Figure 4. Post-FMT change in genus-level relative abundance.

Selected genera Prevotella (a) and Feacalibacterium (b) had at baseline a significant difference in abundance between patients who would receive FMT and the donor, but no significant difference was found post-FMT. Patients in the placebo group had a significantly lower abundance of selected genera compared to the donor at all time points. Significant difference (q < 0.05) as compared to the donor is indicated with an asterisk. D = donor, nr = non-relapsed.

Figure 5. Average relative abundance of phylum-level taxa in the mucosal microbiota and difference between mucosal and luminal microbiota.

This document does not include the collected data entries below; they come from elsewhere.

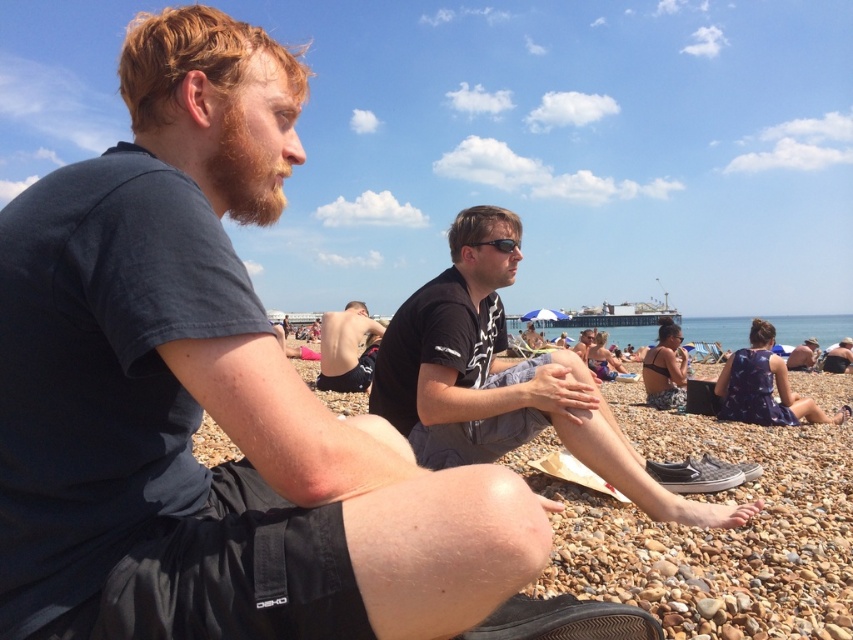
You are trying to place the matte black phone at center into a small pouch that can only hold items thinner than the dark blue fabric shirt at lower right. Can the phone fit?

The matte black phone at center is thinner than the dark blue fabric shirt at lower right, so it can fit into the pouch.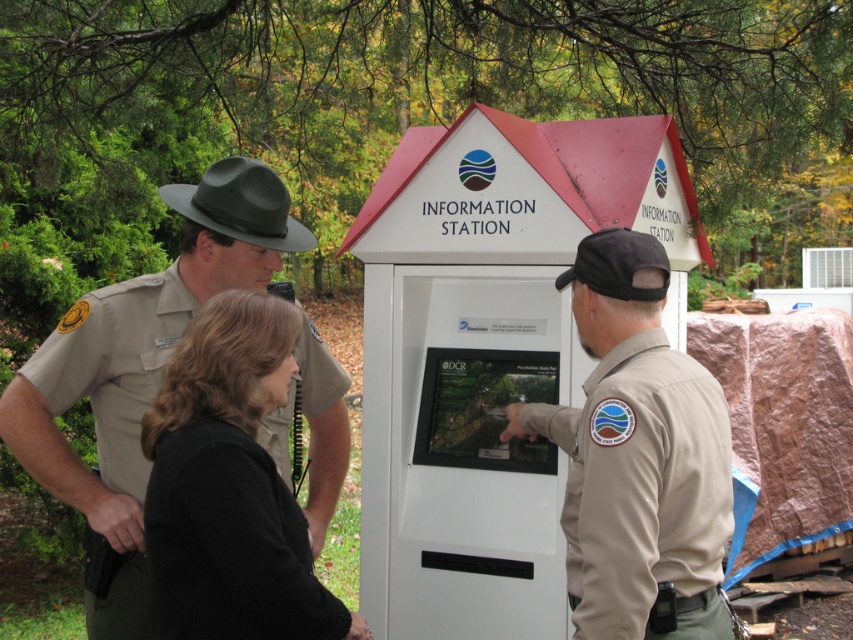
Question: Considering the relative positions of tan uniform at left and black fabric jacket at center in the image provided, where is tan uniform at left located with respect to black fabric jacket at center?

Choices:
 (A) left
 (B) right

Answer: (A)

Question: Which object is farther from the camera taking this photo?

Choices:
 (A) tan uniform at left
 (B) black fabric jacket at center

Answer: (A)

Question: Which object is closer to the camera taking this photo?

Choices:
 (A) black fabric jacket at center
 (B) tan uniform at left
 (C) tan uniform at center

Answer: (A)

Question: Is tan uniform at center positioned at the back of tan uniform at left?

Choices:
 (A) no
 (B) yes

Answer: (A)

Question: Which of the following is the farthest from the observer?

Choices:
 (A) tan uniform at left
 (B) black fabric jacket at center
 (C) tan uniform at center

Answer: (A)

Question: Is tan uniform at center thinner than black fabric jacket at center?

Choices:
 (A) no
 (B) yes

Answer: (A)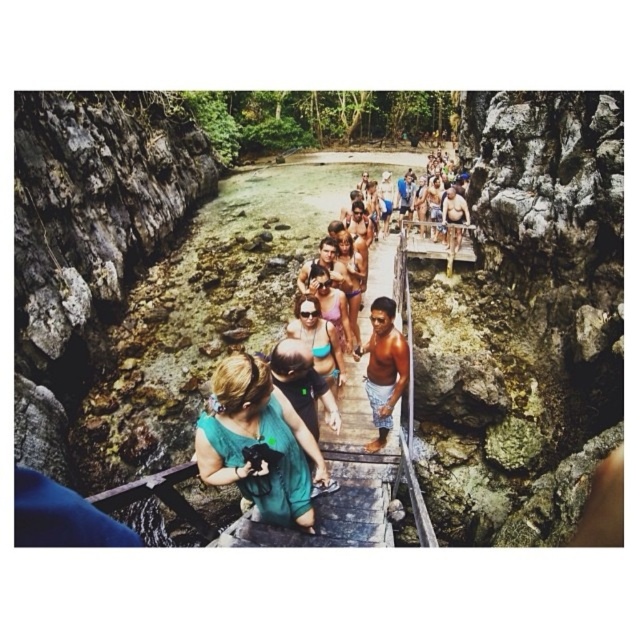
Question: Is teal fabric top at center thinner than matte pink bikini at center?

Choices:
 (A) no
 (B) yes

Answer: (A)

Question: Which of the following is the farthest from the observer?

Choices:
 (A) matte pink bikini at center
 (B) teal fabric top at center
 (C) shiny brown shorts at center

Answer: (A)

Question: Which point is closer to the camera taking this photo?

Choices:
 (A) (316, 291)
 (B) (285, 456)
 (C) (387, 339)

Answer: (B)

Question: Can you confirm if teal fabric top at center is positioned below matte pink bikini at center?

Choices:
 (A) no
 (B) yes

Answer: (B)

Question: Does shiny brown shorts at center appear on the right side of matte pink bikini at center?

Choices:
 (A) yes
 (B) no

Answer: (A)

Question: Which object is farther from the camera taking this photo?

Choices:
 (A) matte pink bikini at center
 (B) shiny brown shorts at center

Answer: (A)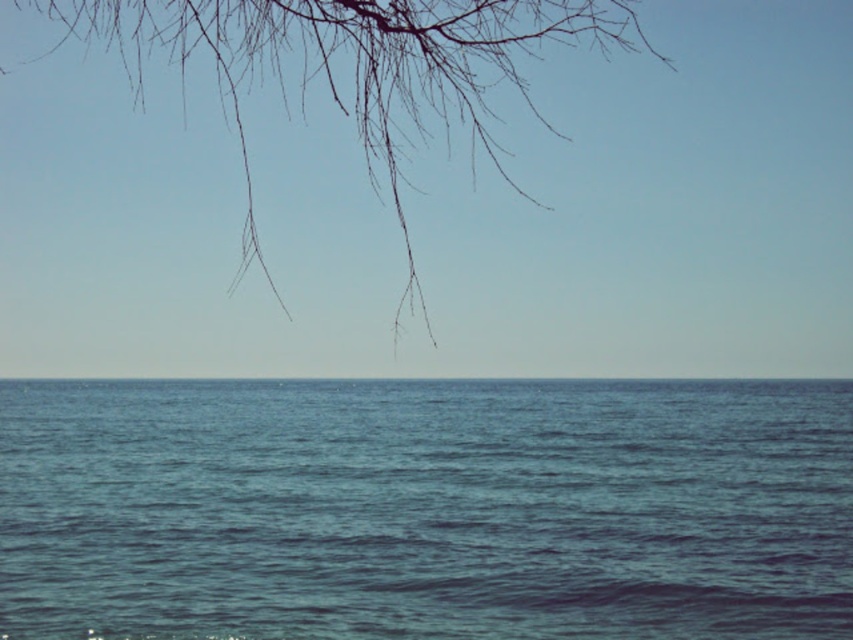
Looking at this image, you are a swimmer who wants to reach the point marked at coordinates point (425,508). Based on the scene description, what is the nature of the surface you will encounter at that point?

The point (425,508) is on blue liquid water at center, so the surface you will encounter is liquid water.

You are a bird flying over the seascape. You see the blue liquid water at center and the bare branches at upper left. Which object is located lower in the image?

The blue liquid water at center is located lower than the bare branches at upper left in the image.

You are an artist trying to paint the seascape. You want to ensure the blue liquid water at center and the bare branches at upper left are proportionally accurate. Which object should you paint first if you want to allocate more canvas space to the larger one?

The bare branches at upper left should be painted first since they occupy more space than the blue liquid water at center according to the description.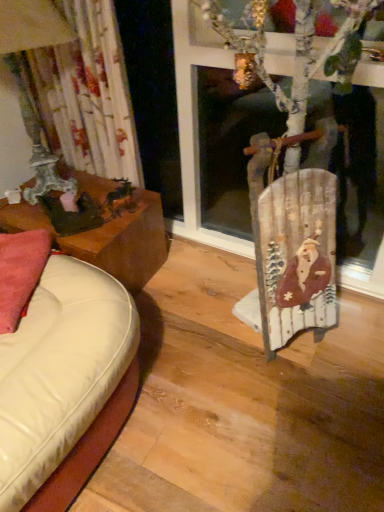
Identify the location of free spot to the right of wooden sled at right. (354, 345).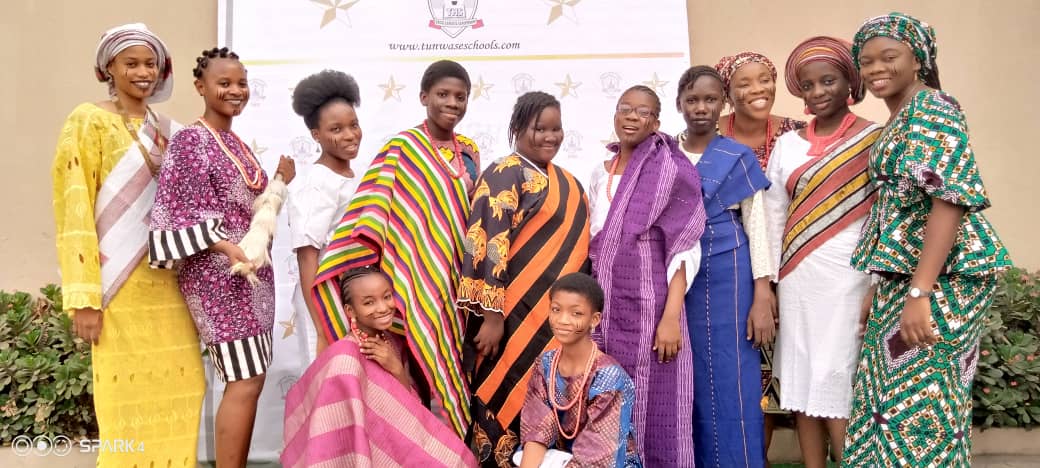
Locate an element on the screen. tan walls is located at coordinates (43, 55), (973, 40).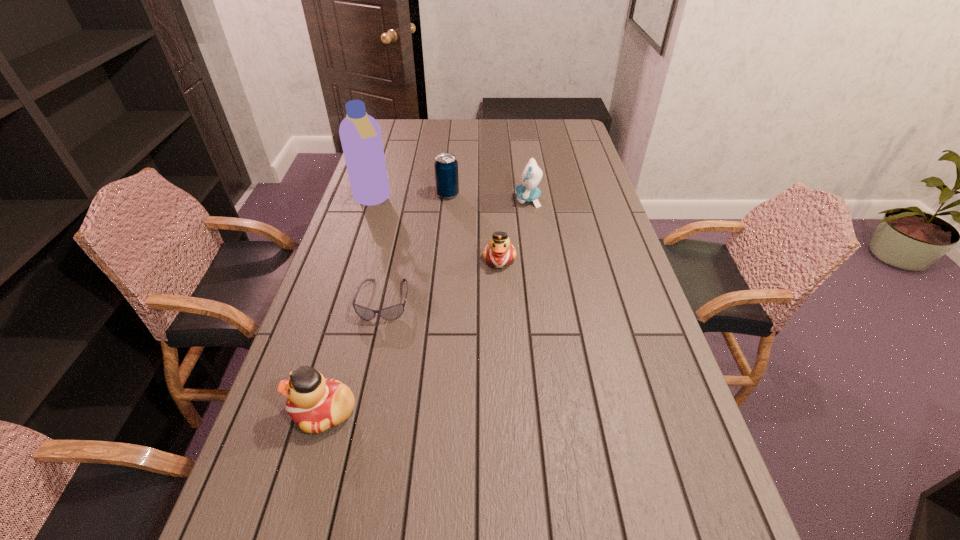
Given the evenly spaced ducks in the image, where should an extra duck be added on the right to preserve the spacing? Please point to a vacant space. Please provide its 2D coordinates. Your answer should be formatted as a tuple, i.e. [(x, y)], where the tuple contains the x and y coordinates of a point satisfying the conditions above.

[(598, 173)]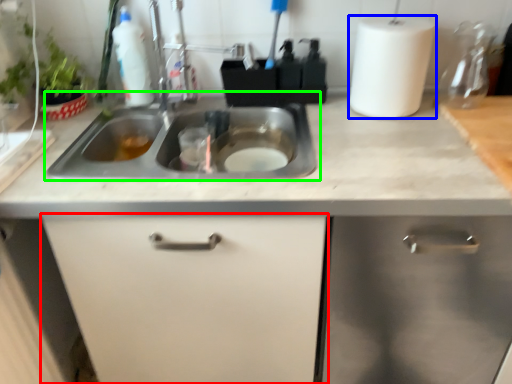
Question: Which object is the farthest from cabinetry (highlighted by a red box)? Choose among these: paper towel (highlighted by a blue box) or sink (highlighted by a green box).

Choices:
 (A) paper towel
 (B) sink

Answer: (A)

a: Phylum-level average relative abundance in pouch mucosa at baseline (BL) and at week 52 (52 wk). b: Phylum-level average relative abundance in ileal mucosa at baseline and at week. 52. nr = non-relapsed, r = relapsed. c: Principal Coordinates Analysis (PCoA) plot for the luminal and mucosal microbiota at genus-level with Bray-Curtis dissimilarity in the patients and the healthy donor showing separation of the mucosal and luminal microbiota in the patients at baseline.

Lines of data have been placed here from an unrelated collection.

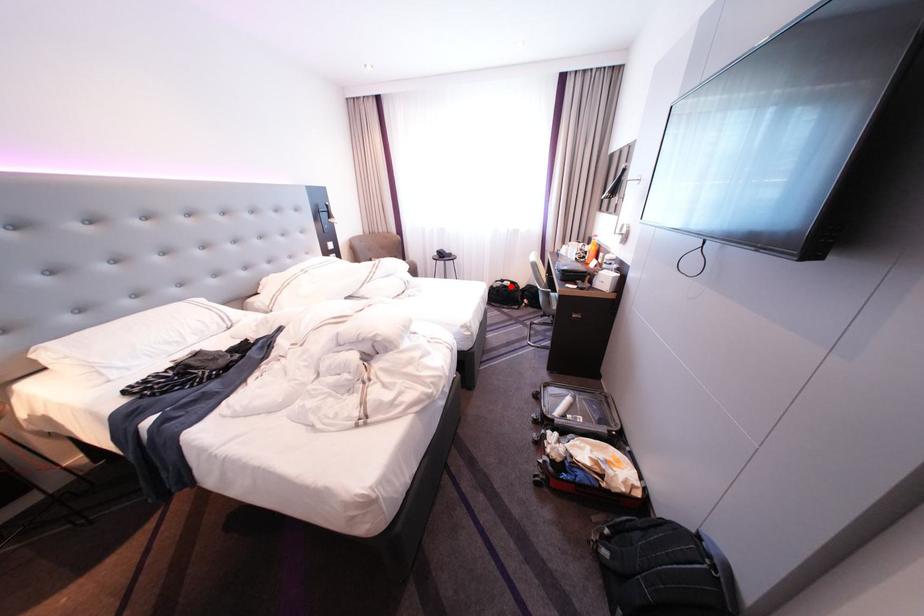
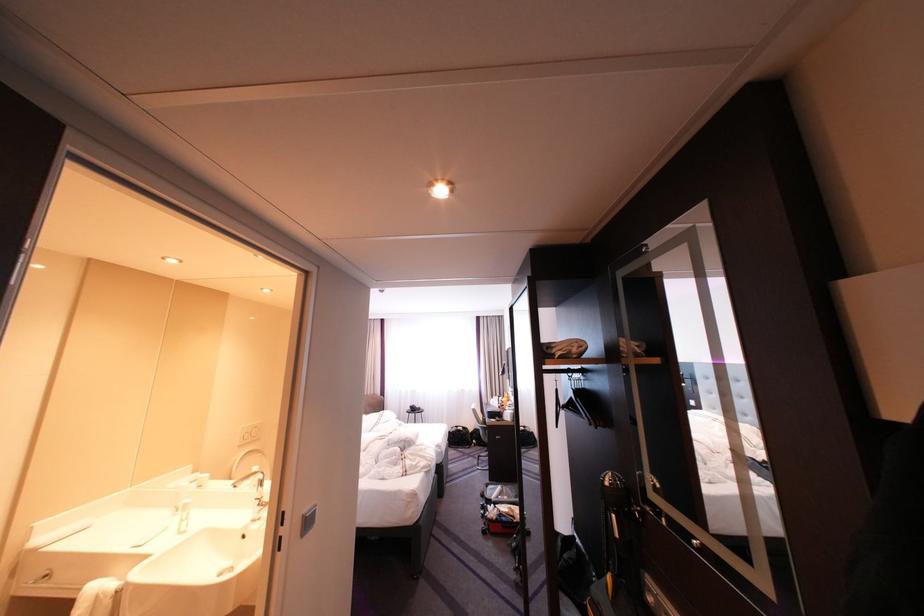
Question: I am providing you with two images of the same scene from different viewpoints. Given a red point in image1, look at the same physical point in image2. Is it:

Choices:
 (A) Closer to the viewpoint
 (B) Farther from the viewpoint

Answer: (B)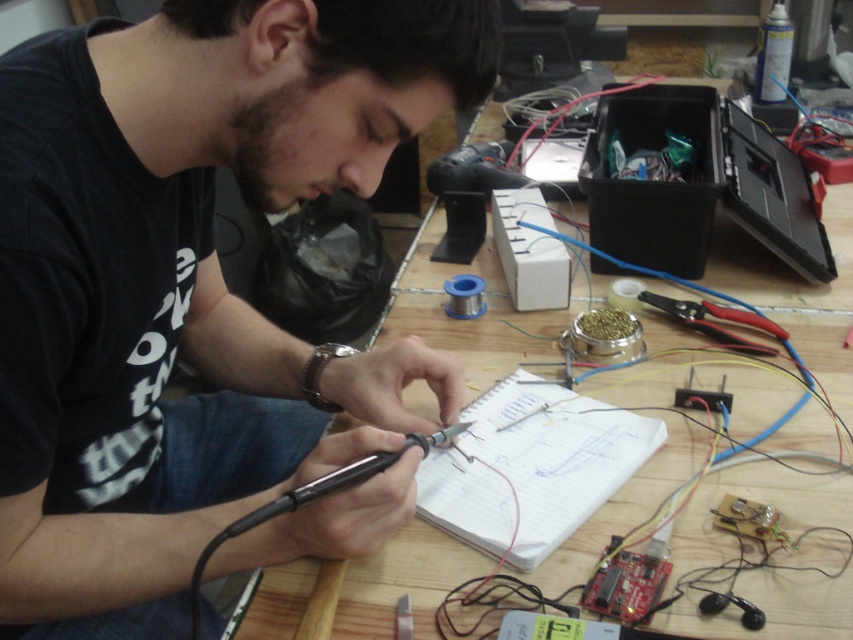
Between wooden table at center and red plastic pliers at center right, which one appears on the right side from the viewer's perspective?

From the viewer's perspective, red plastic pliers at center right appears more on the right side.

Where is `wooden table at center`? Image resolution: width=853 pixels, height=640 pixels. wooden table at center is located at coordinates (360, 589).

Find the location of a particular element. wooden table at center is located at coordinates (360, 589).

What are the coordinates of `wooden table at center` in the screenshot? It's located at (360, 589).

How far apart are white paper at center and red plastic pliers at center right?

12.69 inches

Is white paper at center smaller than red plastic pliers at center right?

No, white paper at center is not smaller than red plastic pliers at center right.

Who is more distant from viewer, [508,545] or [779,339]?

Point [779,339]

The width and height of the screenshot is (853, 640). I want to click on white paper at center, so click(x=531, y=467).

Is wooden table at center below white paper at center?

No.

Who is more forward, (799, 298) or (476, 404)?

Point (476, 404) is more forward.

The height and width of the screenshot is (640, 853). What are the coordinates of `wooden table at center` in the screenshot? It's located at (360, 589).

Figure 6. Baseline characteristics of mucosal gene expression.

a: Schematic representation of the differential gene expression analysis comparisons at baseline and the number of differentially expressed genes (DEGs). Comparison of pouch (n = 26) and ileum (n = 26), patients with high PDAI (≥7, n = 8) versus low PDAI values (<7, n = 18), patients who would eventually relapse (n = 17), independent of treatment group, and who would not relapse (n = 9), and patients who used continuous antibiotics (AB) before the trial (n = 12) and who used repeated antibiotics before the trial (n = 14). b: Volcano plot showing genes from the comparison of ileal and pouch mucosal gene expression with q-value >0.05 in black, q-value <0.05 in gray (q-value <0.05, log2FC < -1.0), in green and (q-value <0.05, log2FC >1.0) in red. c: The 15 most significant canonical pathways associated with upregulated genes in the pouch as compared to the ileum at baseline. d: The 15 most significant canonical pathways associated with downregulated genes in the pouch as compared to the ileum at baseline.

Data availability statement

The datasets generated and/or analyzed during the current study are available in the European Nucleotide Archive (ENA) repository with the accession number PRJEB52304 or by request.